[CRITIQUE] Loup & Chien – À cheval sur une dichotomie à la fois complémentaire et contradictoire

La documentariste portugaise Cláudia Varejão entre de plein pied dans le domaine de la fiction avec son dernier long métrage, Loup & Chien. Comme son titre l’indique, à cheval sur une dichotomie à la fois complémentaire et contradictoire entre la nature et la civilisation, la nature sauvage et la domestication, ce récit de passage à l’âge adulte, spécifique à une culture, explore la façon dont la tradition constitue un carrefour gênant pour les marginaux. Le genre et l’orientation sexuelle constituent le prisme de la perspective d’une jeune femme et de son meilleur ami homosexuel, qui grandissent sur une île où le maintien de leur héritage signifie qu’ils renoncent à leur indépendance.

Thématiquement universel, le film de Varejão est aussi un récit familier, mettant en parallèle deux histoires parallèles de deux jeunes qui peuvent être conduits vers un horizon d’espoir au-delà des limites de leurs maisons d’enfance. Utilisant à merveille Sao Miguel, la plus grande île de l’archipel portugais des Açores (dont la géographie est expliquée par une analogie avec l’anatomie du cerveau humain), ce magnifique paradis volcanique est truffé d’inhibitions humaines, où les femmes sont censées embrasser leurs rôles traditionnels ou pourrir à la tâche. Ana (Ana Cabral) est l’enfant moyen d’un foyer dirigé par sa mère et sa grand-mère à Sao Miguel, une île portugaise située au milieu de l’océan Atlantique, gouvernée par des générations de traditions religieuses dictant les rôles restreints des hommes et des femmes. Lentement mais sûrement, ces rôles ont commencé à s’estomper, en particulier parmi ceux de la génération d’Ana, y compris son meilleur ami Luis (Ruben Pimenta), qui se maquille et s’habille grâce à l’amour et au soutien de sa mère. Alors que les options pour son avenir sont limitées et que son frère aîné Telmo s’adonne au trafic de drogue avec un groupe d’amis, l’arrivée de son amie Cloe, qui vit au Canada, revigore Ana.

© Epicentre Films

Des éléments du précédent documentaire de Varejão, Ama-San, centré sur une plongeuse japonaise spécialisée dans l’ormeau, et de son long métrage hybride Amor Fati, une série de vignettes explorant la dualité à travers les relations, sont également évidents dans Loup & Chien. La nouvelle comédienne Ana Cabral tire le fil de la narration dans une performance introspective, s’appuyant sur l’expression et le langage corporel pour une caractérisation qui semble parfois un peu floue. Varejão ne s’appuie pas sur de grands effets dramatiques, brûlant lentement les diverses microagressions au sein de la communauté, qui se transforment parfois en brèves explosions de discours haineux. Il y a un sentiment de morosité et de malheur à propos d’Ana, qui finit par s’en débarrasser en explorant ses propres désirs sexuels et en saisissant l’occasion de développer son indépendance. Peut-être par inadvertance, le traitement de Luis par Varejão semble plus efficace, en partie parce que Ruben Pimenta a tout simplement plus d’éléments tangibles à sa disposition. Finalement, Loup & Chien aspire à être un hommage à la résilience de l’homosexualité malgré les obstacles, et le troisième acte prend des directions visuellement plus inventives, comme un groupe mené par Luis dans un bar gay qui brise le quatrième mur et regarde fixement le public pendant que “Cold Song” de Klaus Nomi chantonne pour nous.
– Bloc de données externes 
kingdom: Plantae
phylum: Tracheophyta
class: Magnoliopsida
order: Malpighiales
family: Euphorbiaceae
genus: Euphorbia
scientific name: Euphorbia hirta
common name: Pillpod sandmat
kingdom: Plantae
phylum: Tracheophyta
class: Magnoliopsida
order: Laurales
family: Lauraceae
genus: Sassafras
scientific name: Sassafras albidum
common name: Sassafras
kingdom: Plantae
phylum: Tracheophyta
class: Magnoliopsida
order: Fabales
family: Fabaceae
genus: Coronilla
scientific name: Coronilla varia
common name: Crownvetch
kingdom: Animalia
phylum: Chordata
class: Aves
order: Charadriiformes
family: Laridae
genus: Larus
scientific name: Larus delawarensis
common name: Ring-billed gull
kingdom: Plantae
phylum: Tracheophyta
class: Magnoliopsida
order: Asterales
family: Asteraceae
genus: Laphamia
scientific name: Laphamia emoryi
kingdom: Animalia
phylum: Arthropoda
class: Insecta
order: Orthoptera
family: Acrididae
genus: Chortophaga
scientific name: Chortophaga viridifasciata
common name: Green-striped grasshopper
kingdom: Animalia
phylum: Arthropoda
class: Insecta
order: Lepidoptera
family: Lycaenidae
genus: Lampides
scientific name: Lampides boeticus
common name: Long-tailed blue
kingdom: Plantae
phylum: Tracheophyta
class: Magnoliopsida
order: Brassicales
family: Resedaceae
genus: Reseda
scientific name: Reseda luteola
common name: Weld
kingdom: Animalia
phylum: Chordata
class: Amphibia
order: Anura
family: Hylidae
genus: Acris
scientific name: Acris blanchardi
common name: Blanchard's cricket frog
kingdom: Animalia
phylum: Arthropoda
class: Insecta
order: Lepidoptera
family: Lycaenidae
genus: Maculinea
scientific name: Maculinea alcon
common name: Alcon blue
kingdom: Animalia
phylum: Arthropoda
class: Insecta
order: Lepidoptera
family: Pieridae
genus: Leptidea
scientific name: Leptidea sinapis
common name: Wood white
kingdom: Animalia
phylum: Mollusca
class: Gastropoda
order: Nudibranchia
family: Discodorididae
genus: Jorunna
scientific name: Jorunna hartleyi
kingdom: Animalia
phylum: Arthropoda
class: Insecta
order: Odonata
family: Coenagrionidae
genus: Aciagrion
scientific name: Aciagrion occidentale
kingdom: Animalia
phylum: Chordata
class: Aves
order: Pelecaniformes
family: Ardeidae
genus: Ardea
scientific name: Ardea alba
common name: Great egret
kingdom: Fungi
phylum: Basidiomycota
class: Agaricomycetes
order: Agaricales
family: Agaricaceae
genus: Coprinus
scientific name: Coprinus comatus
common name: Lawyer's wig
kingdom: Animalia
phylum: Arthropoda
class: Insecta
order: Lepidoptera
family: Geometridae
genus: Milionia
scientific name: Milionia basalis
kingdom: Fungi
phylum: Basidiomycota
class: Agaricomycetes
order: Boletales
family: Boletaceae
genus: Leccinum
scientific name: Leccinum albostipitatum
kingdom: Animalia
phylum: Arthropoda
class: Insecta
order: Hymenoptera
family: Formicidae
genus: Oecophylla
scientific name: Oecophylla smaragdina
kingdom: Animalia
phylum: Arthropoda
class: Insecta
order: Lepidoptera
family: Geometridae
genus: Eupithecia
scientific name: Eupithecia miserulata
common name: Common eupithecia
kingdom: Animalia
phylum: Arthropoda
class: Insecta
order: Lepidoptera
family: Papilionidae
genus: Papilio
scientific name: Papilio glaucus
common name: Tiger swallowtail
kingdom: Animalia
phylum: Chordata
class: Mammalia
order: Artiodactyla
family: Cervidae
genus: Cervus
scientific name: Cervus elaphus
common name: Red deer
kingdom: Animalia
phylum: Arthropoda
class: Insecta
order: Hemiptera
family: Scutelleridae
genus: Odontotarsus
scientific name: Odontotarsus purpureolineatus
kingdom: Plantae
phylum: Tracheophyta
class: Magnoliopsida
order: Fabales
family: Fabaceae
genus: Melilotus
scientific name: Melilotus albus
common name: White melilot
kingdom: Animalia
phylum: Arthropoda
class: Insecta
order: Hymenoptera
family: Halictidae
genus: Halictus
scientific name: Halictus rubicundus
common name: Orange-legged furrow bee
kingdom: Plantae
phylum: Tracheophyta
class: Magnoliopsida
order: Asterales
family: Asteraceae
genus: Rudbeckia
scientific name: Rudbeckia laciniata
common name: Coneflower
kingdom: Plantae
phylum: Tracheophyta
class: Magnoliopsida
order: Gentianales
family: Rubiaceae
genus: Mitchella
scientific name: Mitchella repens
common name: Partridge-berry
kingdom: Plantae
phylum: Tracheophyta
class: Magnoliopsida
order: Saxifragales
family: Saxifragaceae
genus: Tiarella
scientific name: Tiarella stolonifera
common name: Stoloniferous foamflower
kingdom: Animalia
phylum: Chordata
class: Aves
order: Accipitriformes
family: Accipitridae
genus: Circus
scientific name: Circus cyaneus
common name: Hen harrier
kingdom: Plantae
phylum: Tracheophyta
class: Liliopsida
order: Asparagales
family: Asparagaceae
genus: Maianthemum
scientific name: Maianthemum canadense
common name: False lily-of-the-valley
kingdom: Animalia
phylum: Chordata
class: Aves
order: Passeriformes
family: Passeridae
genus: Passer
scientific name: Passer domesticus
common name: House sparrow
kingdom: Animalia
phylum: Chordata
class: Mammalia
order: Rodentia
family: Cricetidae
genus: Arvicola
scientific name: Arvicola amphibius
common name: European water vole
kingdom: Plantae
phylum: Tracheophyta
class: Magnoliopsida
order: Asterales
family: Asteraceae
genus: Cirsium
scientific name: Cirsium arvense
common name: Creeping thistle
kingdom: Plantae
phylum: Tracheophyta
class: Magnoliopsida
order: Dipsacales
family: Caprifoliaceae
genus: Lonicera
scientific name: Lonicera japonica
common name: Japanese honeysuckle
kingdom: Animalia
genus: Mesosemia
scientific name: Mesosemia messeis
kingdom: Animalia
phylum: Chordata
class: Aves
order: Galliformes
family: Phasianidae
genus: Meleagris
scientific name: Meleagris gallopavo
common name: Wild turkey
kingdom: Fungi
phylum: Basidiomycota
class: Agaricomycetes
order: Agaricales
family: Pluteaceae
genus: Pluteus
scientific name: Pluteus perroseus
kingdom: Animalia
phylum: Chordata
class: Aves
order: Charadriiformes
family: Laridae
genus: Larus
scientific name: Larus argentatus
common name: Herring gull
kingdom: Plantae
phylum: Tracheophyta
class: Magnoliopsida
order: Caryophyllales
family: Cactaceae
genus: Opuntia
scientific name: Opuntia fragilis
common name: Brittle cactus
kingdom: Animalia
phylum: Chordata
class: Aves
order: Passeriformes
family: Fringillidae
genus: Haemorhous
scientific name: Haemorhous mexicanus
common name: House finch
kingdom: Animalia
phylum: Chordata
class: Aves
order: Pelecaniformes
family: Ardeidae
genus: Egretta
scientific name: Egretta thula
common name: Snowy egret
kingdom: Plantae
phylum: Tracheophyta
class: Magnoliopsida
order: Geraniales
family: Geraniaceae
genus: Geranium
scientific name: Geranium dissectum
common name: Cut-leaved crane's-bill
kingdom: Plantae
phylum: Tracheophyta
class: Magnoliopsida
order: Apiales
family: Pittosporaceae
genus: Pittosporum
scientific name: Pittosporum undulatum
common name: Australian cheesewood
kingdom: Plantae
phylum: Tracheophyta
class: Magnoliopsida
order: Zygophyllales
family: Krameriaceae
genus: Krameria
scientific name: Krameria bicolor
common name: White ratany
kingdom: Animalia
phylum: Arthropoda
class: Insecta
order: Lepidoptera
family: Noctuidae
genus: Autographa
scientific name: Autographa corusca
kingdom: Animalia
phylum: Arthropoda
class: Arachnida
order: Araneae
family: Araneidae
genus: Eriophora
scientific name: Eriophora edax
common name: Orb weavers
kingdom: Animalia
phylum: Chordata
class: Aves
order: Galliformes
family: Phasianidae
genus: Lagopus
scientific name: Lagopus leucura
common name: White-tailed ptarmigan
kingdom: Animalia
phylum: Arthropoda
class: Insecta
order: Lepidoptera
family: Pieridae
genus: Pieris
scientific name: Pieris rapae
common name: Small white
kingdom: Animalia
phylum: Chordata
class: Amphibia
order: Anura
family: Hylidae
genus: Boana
Magnifiquement filmé par Rui Xavier, Loup & Chien ressemble à un récit d’observation qui finit par transcender un sentiment de néoréalisme pour quelque chose de plus sublime. C’est dans ces moments que le film, ainsi qu’Ana, commence à se sentir vibrant et vivant. Comme dans le premier film de Luana Bajrami, La Colline où rugissent les lionnes, l’introduction d’un pair qui a le privilège d’être citoyen d’un autre pays agit comme un catalyseur préjudiciable au salut et à l’identité du protagoniste, qui a la preuve visuelle des possibilités et de la liberté qui existent ailleurs.

Loup & Chien de Claudia Varejão, 1h51, avec Ana Cabral, Ruben Pimenta, Cristiana Branquinho – Au cinéma le 12 avril 2023.